WILLOW CREEK — The Nathaniel Thorne house on River Road, the oldest continuously occupied dwelling in the township, has been modernised with the installation of indoor plumbing and a coal furnace, bringing the 1820s home into the twentieth century.

The Thorne family home, one of the first residences in Willow Creek to be fitted with indoor plumbing and modern amenities.
The Thorne family home, one of the first residences in Willow Creek to be fitted with indoor plumbing and modern amenities.

The work, which took six weeks, includes a new kitchen sink with hand-pumped water, a claw-foot bathtub, and a coal-fired furnace replacing the fireplaces that heated the house for nearly ninety years. The fixtures were shipped from Bangor on the Bangor & Aroostook Railroad, the only practical way to move such goods overland.

“It is strange to see the old house with pipes in the walls,” said Ezra Thorne II, who lives in the home with his wife and young son Walter. “My grandfather Nathaniel built this house without a single nail, every joint mortise and tenon.

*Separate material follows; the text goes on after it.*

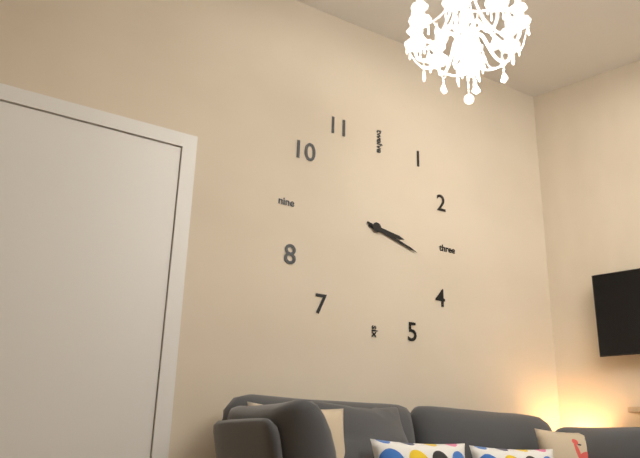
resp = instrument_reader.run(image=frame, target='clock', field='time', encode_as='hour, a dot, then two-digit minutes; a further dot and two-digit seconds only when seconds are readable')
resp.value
3.18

The idea that it would one day have a flush toilet would have seemed like a story from a dime novel.”

The house was built by Nathaniel Thorne, the son of the shipyard founder. It was here that Nathaniel planned the vessels he would build at Thorne & Sons Shipworks, and here that subsequent generations raised their families. The house has seen the shipyard’s rise and fall, the arrival of the railroad, and the construction of the mill.

“Every Thorne born in this town was born in this house,” Thorne said. “The railroad brought the pipes and the furnace. But it also brought the mill that drowned the launching slip. Progress is a mixed account.”